Steuern

Manch einer bezeichnet den Aufwand an Bürokratie, wenn es um Steuern in Tschechien geht, als „geradezu lähmend". Man mag sich selbst ein Bild machen und beurteilen, ob es nun die tschechischen Steuern oder die deutschen Steuern sind, die eher für ergraute Haare sorgen.

 

Fakt ist, dass das Thema Steuern auch in Tschechien eins ist, das man nicht ignorieren sollte. Beratende Unternehmen, die Betrieben den Einstieg in die Wirtschaft in Tschechien erleichtern, bieten zum Teil auch kompetente Steuerberatung an. Es scheint einiges für die Idee zu sprechen, solch eine Beratung in Anspruch zu nehmen.

 

Steuern unterliegen europäischen Standards - werden aber ständig geändert

Seit 1993 basieren Steuern in Tschechien auf Steuergesetzen, die europäischen Standards angenähert wurden.
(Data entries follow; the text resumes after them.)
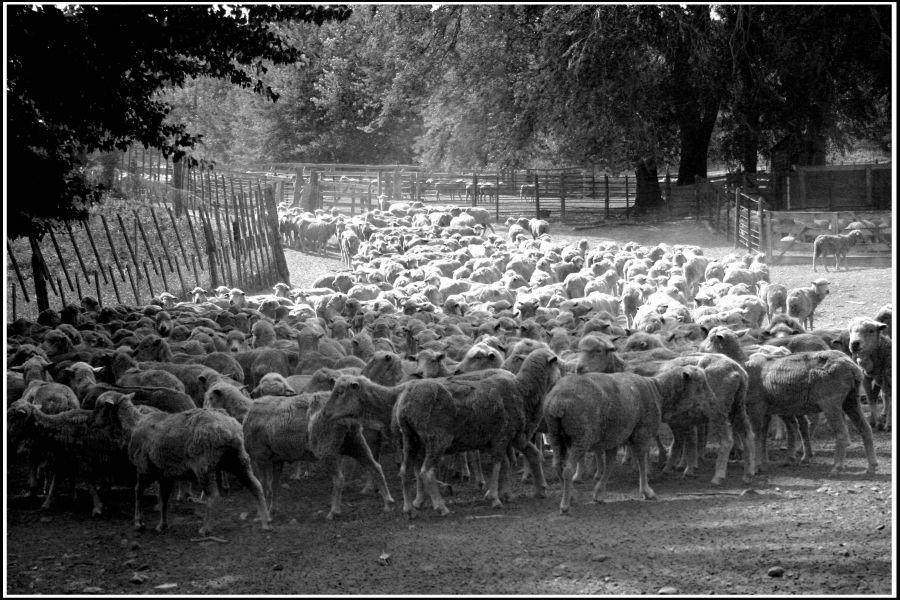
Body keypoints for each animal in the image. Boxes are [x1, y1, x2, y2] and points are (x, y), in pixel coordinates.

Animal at [95, 394, 272, 536]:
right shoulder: (165, 474)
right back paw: (265, 521)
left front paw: (139, 523)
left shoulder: (144, 468)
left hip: (204, 467)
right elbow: (164, 499)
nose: (93, 423)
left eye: (100, 407)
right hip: (238, 460)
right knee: (256, 486)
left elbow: (138, 491)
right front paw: (162, 525)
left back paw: (206, 528)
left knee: (213, 496)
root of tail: (230, 430)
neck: (133, 426)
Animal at [544, 364, 712, 512]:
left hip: (555, 436)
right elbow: (642, 460)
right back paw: (565, 505)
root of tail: (558, 402)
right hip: (580, 435)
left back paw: (572, 497)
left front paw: (599, 493)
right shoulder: (642, 432)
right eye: (702, 383)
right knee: (568, 470)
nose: (712, 400)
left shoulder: (614, 437)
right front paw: (647, 491)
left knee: (557, 466)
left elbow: (610, 465)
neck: (658, 391)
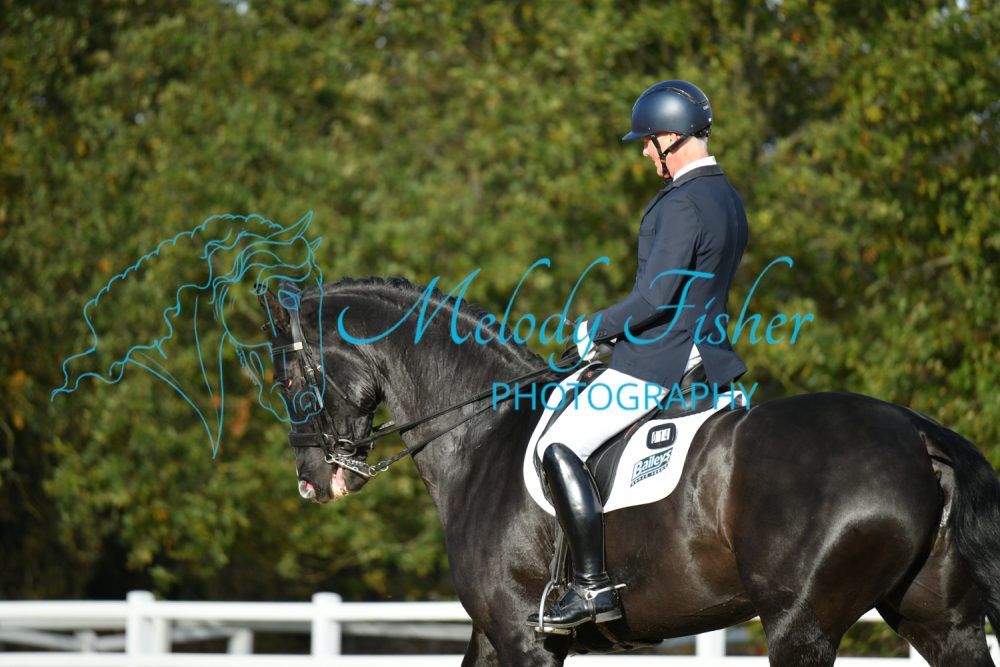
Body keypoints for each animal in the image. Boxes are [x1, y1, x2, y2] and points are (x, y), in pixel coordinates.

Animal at [257, 275, 1000, 666]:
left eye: (289, 377)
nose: (312, 479)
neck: (478, 432)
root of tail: (917, 433)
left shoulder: (523, 635)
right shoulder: (493, 633)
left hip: (802, 624)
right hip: (942, 621)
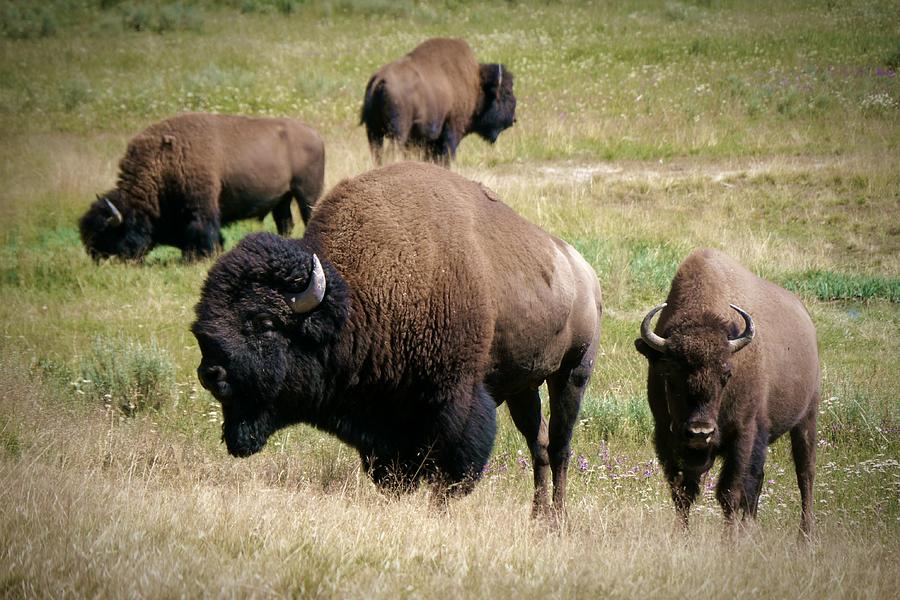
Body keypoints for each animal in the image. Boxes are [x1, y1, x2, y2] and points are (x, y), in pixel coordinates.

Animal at [77, 113, 324, 262]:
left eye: (107, 232)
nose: (97, 258)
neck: (161, 164)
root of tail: (315, 135)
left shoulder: (201, 206)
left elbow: (203, 231)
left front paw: (203, 256)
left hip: (306, 194)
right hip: (282, 199)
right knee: (285, 223)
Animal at [191, 161, 600, 516]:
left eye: (264, 323)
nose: (211, 372)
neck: (358, 297)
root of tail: (583, 269)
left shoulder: (456, 403)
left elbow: (449, 474)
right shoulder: (387, 425)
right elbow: (396, 476)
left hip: (572, 373)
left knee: (560, 446)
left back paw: (557, 518)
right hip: (523, 387)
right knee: (539, 444)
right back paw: (538, 517)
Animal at [356, 37, 512, 165]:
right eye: (507, 93)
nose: (513, 119)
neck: (477, 82)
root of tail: (379, 79)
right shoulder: (452, 131)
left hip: (373, 132)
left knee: (377, 154)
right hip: (397, 133)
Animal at [632, 248, 824, 540]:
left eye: (726, 375)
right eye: (670, 375)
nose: (700, 432)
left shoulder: (742, 434)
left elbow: (730, 493)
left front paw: (729, 542)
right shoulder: (667, 437)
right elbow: (682, 492)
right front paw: (682, 537)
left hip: (806, 418)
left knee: (805, 474)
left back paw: (805, 535)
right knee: (758, 482)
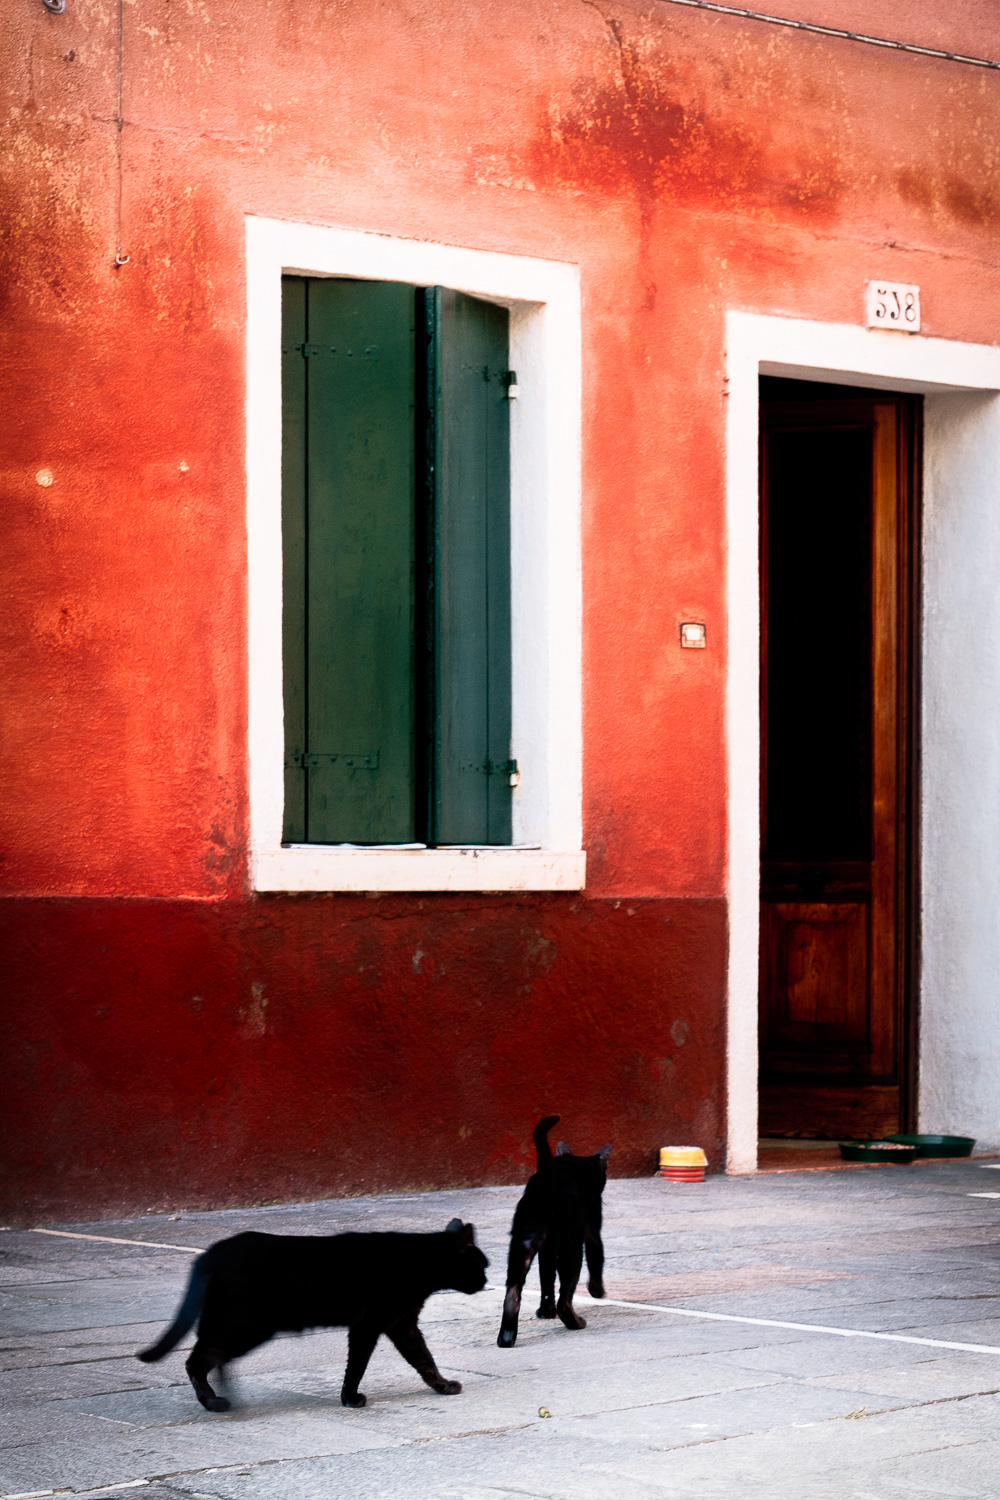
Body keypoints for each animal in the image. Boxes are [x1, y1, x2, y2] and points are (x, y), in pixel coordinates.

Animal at [137, 1212, 488, 1410]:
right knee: (197, 1359)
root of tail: (213, 1252)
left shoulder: (402, 1324)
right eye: (481, 1266)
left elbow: (425, 1359)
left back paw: (226, 1394)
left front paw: (442, 1386)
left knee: (212, 1356)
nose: (486, 1281)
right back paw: (213, 1403)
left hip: (239, 1327)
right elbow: (357, 1365)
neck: (419, 1263)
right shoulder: (368, 1324)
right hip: (245, 1325)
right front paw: (350, 1399)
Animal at [497, 1116, 611, 1350]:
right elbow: (596, 1257)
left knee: (513, 1292)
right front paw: (597, 1291)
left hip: (522, 1245)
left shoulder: (546, 1249)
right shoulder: (592, 1226)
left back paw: (506, 1337)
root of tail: (547, 1181)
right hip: (572, 1248)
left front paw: (545, 1312)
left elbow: (546, 1279)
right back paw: (576, 1323)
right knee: (565, 1299)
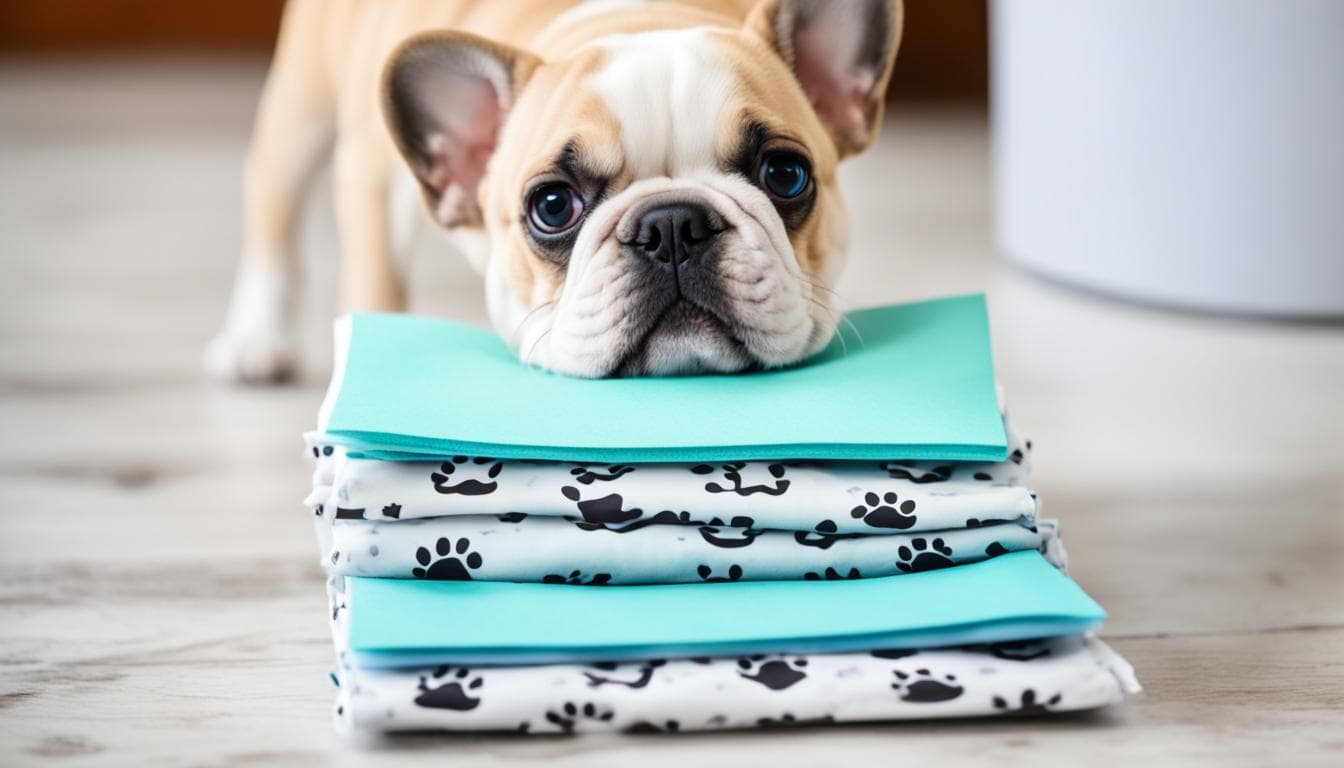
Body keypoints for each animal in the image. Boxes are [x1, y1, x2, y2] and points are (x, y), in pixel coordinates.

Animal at [206, 0, 903, 381]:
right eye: (552, 206)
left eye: (785, 174)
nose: (672, 224)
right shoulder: (373, 179)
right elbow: (376, 284)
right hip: (303, 107)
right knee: (271, 207)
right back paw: (253, 339)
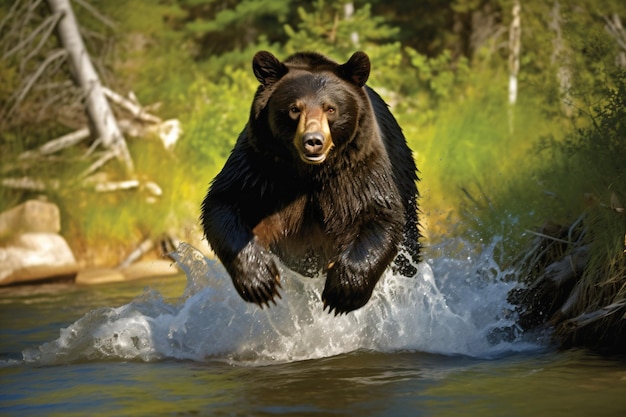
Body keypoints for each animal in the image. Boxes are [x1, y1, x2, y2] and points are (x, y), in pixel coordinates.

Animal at [201, 51, 420, 312]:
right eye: (295, 108)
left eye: (331, 108)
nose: (313, 141)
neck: (310, 172)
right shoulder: (260, 166)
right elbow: (224, 202)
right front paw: (260, 281)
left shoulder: (357, 167)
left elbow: (379, 212)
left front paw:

Seither gab es allerdings kontinuierlich Veränderungen: beim Einkommen- und Körperschaftsteuergesetz beispielsweise mehrere Dutzend Mal, was das Thema Steuern in Tschechien nicht unbedingt einfacher gemacht hat. 2008 gab es in Tschechien allerdings eine Steuerreform, die das Steuersystem des Landes änderte, einige Vereinfachungen brachte und die Konditionen für in Tschechien agierende Unternehmen auch verbesserte.

 

So wurden eine bis zum Jahr 2010 auf 19% sinkende Körperschaftssteuer beschlossen und eine vereinheitlichte Einkommenssteuer, deren Steuersatz ebenfalls sinkt: von einheitlichen 15% im Jahr 2008 auf 12,5% im Jahr 2009. Im Rahmen von Programmen zum Investitionsanreiz wird die Körperschaftssteuer allerdings für ausländische Investoren bisweilen gesenkt. Die reguläre Mehrwertsteuer betrug vor und nach der Reform 19%; allerdings wurde der verminderte Satz von fünf auf neun Prozent angehoben.

 

Mit der Steuerreform wurden sowohl das Unternehmen als auch der Unternehmer, der mithilfe seiner unternehmerischen Tätigkeit Einnahmen erzielt, durch gesenkte Steuern entlastet. Dennoch bleibt das Zeitaufkommen für Steuern im weltweiten Vergleich recht hoch: Das Unternehmen PricewaterhouseCooper verzeichnete für Unternehmen in Tschechien einen Zeitaufwand bei steuerlichen Aufgaben von 930 Stunden pro Jahr. Tschechien gehört damit zu den Ländern, in denen Aufgaben rund um Steuern die meiste Zeit verschlangen.

 

Straßensteuer für tschechische Fahrzeuge

Die so genannte Straßensteuer ist für Unternehmen mit eigenem Fuhrpark relevant. Sie betrifft Fahrzeuge mit tschechischem Kennzeichen, die in Tschechien als Firmenfahrzeuge genutzt werden. Die Immobiliensteuer teilt sich in eine Bodensteuer und eine Gebäudesteuer, die anhand der Grundfläche des Gebäudes bestimmt wird. Auch eine Grunderwerbssteuer existiert und kann beim Verkauf eines Grundstücks anfallen. Wichtig für Unternehmen: Werden Mitarbeiter eines Unternehmens innerhalb von zwölf Kalendermonaten über einen bestimmten Zeitraum hinaus nach Tschechien entsendet, so entsteht nach tschechischem Steuerrecht automatisch eine ständige Zweigstelle des Unternehmens.

 

Es existiert ein Doppelbesteuerungsabkommen zwischen der Bundesrepublik Deutschland und Tschechien, das eine doppelte Besteuerung verhindert.